### [Exercise]
In the Kalman filter text, what does the scalar gain approach when R is large?
===== Text to read =====
Algorithm (per time step)

given m_{k-1}, P_{k-1}:
  # predict
  m⁻ = A m_{k-1}
  P⁻ = A P_{k-1} Aᵀ + Q
  # update with y_k
  v  = y_k − H m⁻
  S  = H P⁻ Hᵀ + R
  K  = P⁻ Hᵀ S⁻¹
  m_k = m⁻ + K v
  P_k = P⁻ − K S Kᵀ

Cost is constant per step (a few $n\times n$ / $m\times m$ products and one $m\times m$ inverse) — the key practical advantage of the recursive form over batch Bayes.

Examples

Kalman filter for the Gaussian random walk (Särkkä Ex. 4.2)

For the local-level model ($A=1$, $H=1$, scalar $Q,R$) the recursion collapses to scalars:

$$m_k^{-}=m_{k-1},P_k^{-}=P_{k-1}+Q,$$ $$m_k=m_k^{-}+\frac{P_k^{-}}{P_k^{-}+R}(y_k-m_k^{-}),P_k=P_k^{-}-\frac{(P_k^{-}{)}^2}{P_k^{-}+R}.\text{\hspace{1em}(4.31)}$$

The scalar gain $K_k=P_k^{-}/(P_k^{-}+R)$ interpolates between trusting the prediction ($R$ large $\Rightarrow K\to 0$) and trusting the measurement ($R$ small $\Rightarrow K\to 1$). This same filter is smoothed in The RTS Smoother.
===== Dataset records =====
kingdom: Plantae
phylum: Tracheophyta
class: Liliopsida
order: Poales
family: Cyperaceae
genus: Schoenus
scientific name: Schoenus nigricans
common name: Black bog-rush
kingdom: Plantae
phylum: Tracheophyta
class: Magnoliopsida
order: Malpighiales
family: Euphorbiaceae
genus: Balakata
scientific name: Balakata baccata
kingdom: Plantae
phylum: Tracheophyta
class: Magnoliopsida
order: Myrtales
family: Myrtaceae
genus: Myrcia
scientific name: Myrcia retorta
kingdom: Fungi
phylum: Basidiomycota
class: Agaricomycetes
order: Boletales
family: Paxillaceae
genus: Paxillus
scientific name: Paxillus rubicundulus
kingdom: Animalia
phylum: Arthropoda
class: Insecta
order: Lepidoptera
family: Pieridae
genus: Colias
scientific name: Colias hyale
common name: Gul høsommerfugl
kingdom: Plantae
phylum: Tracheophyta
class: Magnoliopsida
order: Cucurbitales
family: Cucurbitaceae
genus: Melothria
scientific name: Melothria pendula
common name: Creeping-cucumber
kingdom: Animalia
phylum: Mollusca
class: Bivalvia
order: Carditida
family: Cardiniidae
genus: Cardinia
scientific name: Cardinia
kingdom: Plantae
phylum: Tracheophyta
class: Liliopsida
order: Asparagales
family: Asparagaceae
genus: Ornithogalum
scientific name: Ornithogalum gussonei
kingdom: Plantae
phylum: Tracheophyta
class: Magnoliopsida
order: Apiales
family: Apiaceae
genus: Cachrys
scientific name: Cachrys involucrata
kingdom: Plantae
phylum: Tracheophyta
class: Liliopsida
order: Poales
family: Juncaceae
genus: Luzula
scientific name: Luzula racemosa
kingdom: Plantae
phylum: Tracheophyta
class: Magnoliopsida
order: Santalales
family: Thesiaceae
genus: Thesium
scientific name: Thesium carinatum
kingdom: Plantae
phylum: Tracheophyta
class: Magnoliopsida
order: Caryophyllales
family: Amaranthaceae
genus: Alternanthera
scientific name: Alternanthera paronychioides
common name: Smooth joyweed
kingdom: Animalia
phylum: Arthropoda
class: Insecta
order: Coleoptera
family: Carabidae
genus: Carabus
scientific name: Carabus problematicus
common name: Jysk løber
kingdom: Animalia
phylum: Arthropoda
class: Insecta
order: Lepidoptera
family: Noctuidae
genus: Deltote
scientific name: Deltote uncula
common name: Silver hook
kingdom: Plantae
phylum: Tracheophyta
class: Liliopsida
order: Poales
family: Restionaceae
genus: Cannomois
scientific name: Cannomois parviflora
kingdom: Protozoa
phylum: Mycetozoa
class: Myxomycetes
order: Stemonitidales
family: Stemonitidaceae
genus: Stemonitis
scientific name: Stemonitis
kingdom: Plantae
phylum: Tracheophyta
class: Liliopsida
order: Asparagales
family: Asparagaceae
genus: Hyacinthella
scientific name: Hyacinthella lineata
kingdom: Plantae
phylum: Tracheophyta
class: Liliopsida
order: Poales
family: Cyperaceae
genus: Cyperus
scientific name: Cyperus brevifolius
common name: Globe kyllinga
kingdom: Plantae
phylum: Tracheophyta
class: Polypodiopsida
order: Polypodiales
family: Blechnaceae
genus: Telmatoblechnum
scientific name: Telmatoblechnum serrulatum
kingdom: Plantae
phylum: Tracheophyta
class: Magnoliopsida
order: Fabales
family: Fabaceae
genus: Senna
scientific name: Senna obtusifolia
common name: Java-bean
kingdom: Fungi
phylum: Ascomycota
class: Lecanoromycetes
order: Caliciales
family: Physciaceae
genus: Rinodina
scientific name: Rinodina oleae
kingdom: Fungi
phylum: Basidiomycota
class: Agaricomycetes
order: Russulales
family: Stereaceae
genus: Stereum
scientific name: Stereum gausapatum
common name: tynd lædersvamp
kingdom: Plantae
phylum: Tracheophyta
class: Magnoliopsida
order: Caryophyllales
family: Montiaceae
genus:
=====
### [Exercise result]
It approaches 0, so the filter trusts the prediction.